BinBには、ページめくりや拡大・縮小、本文検索、音声読み上げなどの多彩な機能があります。また、テスト対象の電子書籍には、テキストで構成された小説や画像で構成された漫画など、多くの種類があります。対応OSもWindows、macOS、ChromeOS、Android、iOS、iPad OSと多岐にわたります。各OSごとに対応端末があり、それぞれのバージョンに対応させる必要があります。これにより、多くのデバイスを管理しなければならず、テストの内容は非常に複雑です。

「こうした要素すべてがテスト内容に影響し、検証の完了には月単位の工数がかかっていました」と清水氏は語ります。このような課題を解消するための開発方針としてEggplantの画像認識、OCR、マルチプラットフォーム対応、E2Eテストの特長を活かし、電子書籍システムに適したテスト環境の構築を目指しました。自動テスト環境の構築にあたっては、PoCで得た知見をもとに以下の方針で進めました。

  1. PC端末で元となるテストコードを開発。
  2. 1のテストコードをiPhone端末用に再調整。
  3. 2のテストコードをAndroid端末とPC端末に最適化。

今後はテストケースを自動生成するEggplantの機能も活用しつつ、さらなるリファクタリングを加えた最新コードを全端末に展開していく予定です。

Eggplantの強みと自動化の成果

「画面の一部をタップする」という電子書籍の操作を例にすると、Seleniumなどのオブジェクト認識型ツールでは、各デバイスごとに座標やオブジェクトの指定が必要です。一方、Eggplantでは画像や文字の認識によって「指定画像やテキストの自動認識」を複数デバイスで流用できます。画面内の任意の座標指定も行えるため、メンテナンスコストの削減に繋がりました。

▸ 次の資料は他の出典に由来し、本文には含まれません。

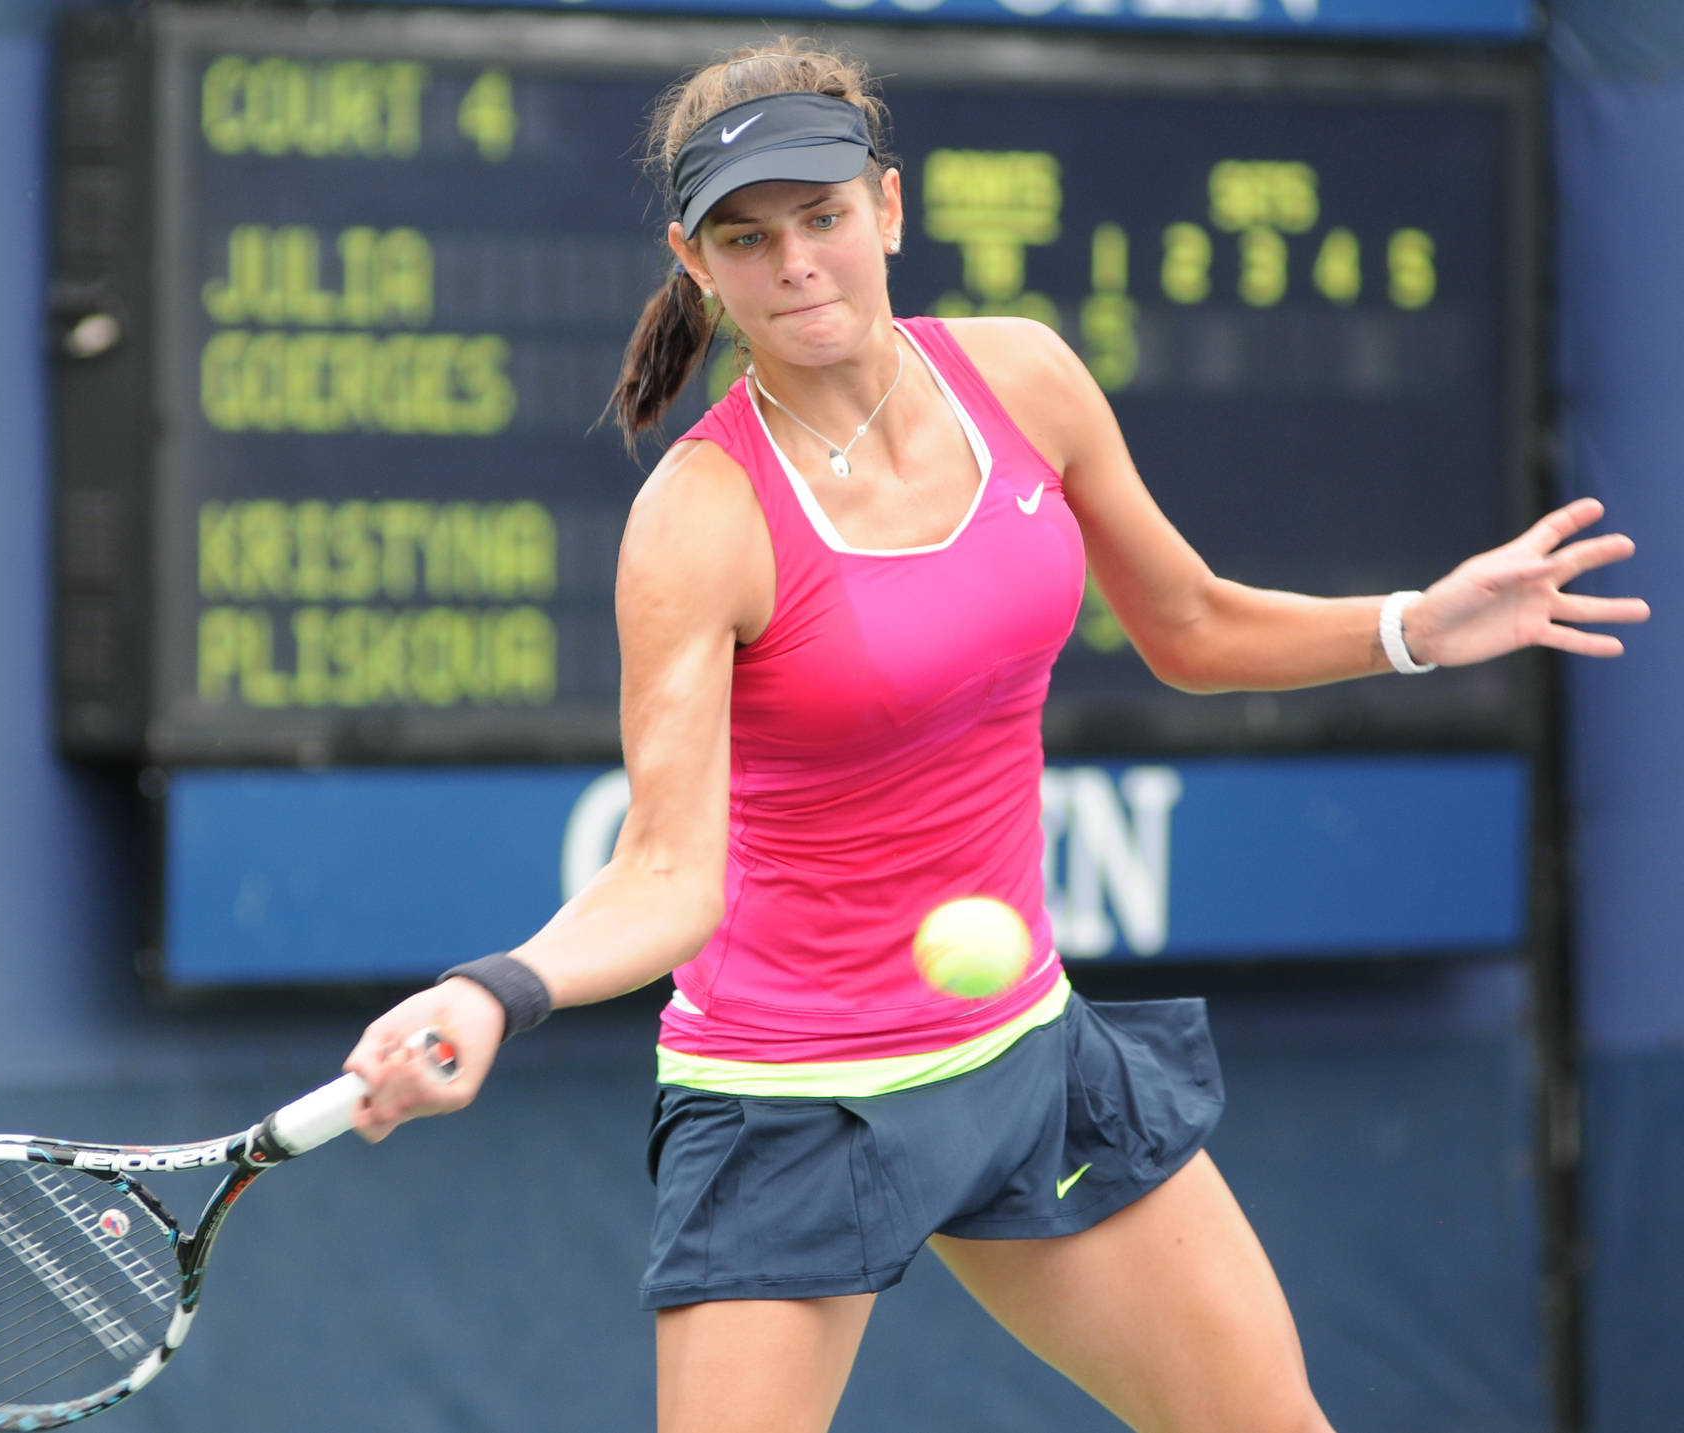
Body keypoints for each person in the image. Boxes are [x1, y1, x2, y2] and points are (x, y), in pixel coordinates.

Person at [340, 39, 1648, 1433]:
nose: (797, 263)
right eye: (748, 236)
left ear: (888, 208)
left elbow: (1190, 624)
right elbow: (668, 872)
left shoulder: (1025, 379)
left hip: (1026, 1058)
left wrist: (1411, 626)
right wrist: (493, 990)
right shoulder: (699, 518)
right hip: (792, 1100)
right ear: (697, 259)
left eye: (824, 217)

自動化の実装に際し、iOS特有のバージョン間で発生する機能差分は、Eggplantの画像認識とOCRを活用した細かな対応で吸収。通常では、OSや機種ごとのシナリオを作成する必要がありますが、テストコードの集約によってメンテナンスの負担も軽減しました。

また、Eggplantにより様々な粒度のエビデンスが確保できました。テスト結果画面やキャプチャ指示、テスト実行ログのCSV出力などにより、迅速なエラー分析が可能です。さらに、パラメータの調整で端末画面の縦・横方向やコンテンツ種別を変更し、特定の部分にフォーカスしたテストを再実施することもできます。

Eggplantの導入によって、自動化を実装するプロセスを通じ、電子書籍リーダーBinBの評価観点が明確になりました。その結果、テスト全体の品質向上にも繋がりました」と清水氏は述べています。

たゆまぬソフトウェア品質の向上を目指して

Eggplantの導入により、マルチOS・マルチプラットフォームのシステムに対するテストが自動化されました。これにより、課題であったテスト作業の効率化とテストコードのメンテナンス工数削減が実現しました。また、夜間や休日の無人テストが可能となり、テスト担当者の負担軽減も期待できます。

「現在のテストコードはシナリオ通りに進める一本道ですが、今後はEggplantによりテスト手順を自動生成し巡回する回帰テストも検討しています。さらに、複数ライセンスによる連続稼働を活用し、テスト期間の大幅な短縮も計画しています」と清水氏は語ります。

ボイジャーは、「誰もが自由に参加できる新しいメディアの創造」を目指し、電子書籍リーダーBinBの利便性をさらに向上させる取り組みを続けています。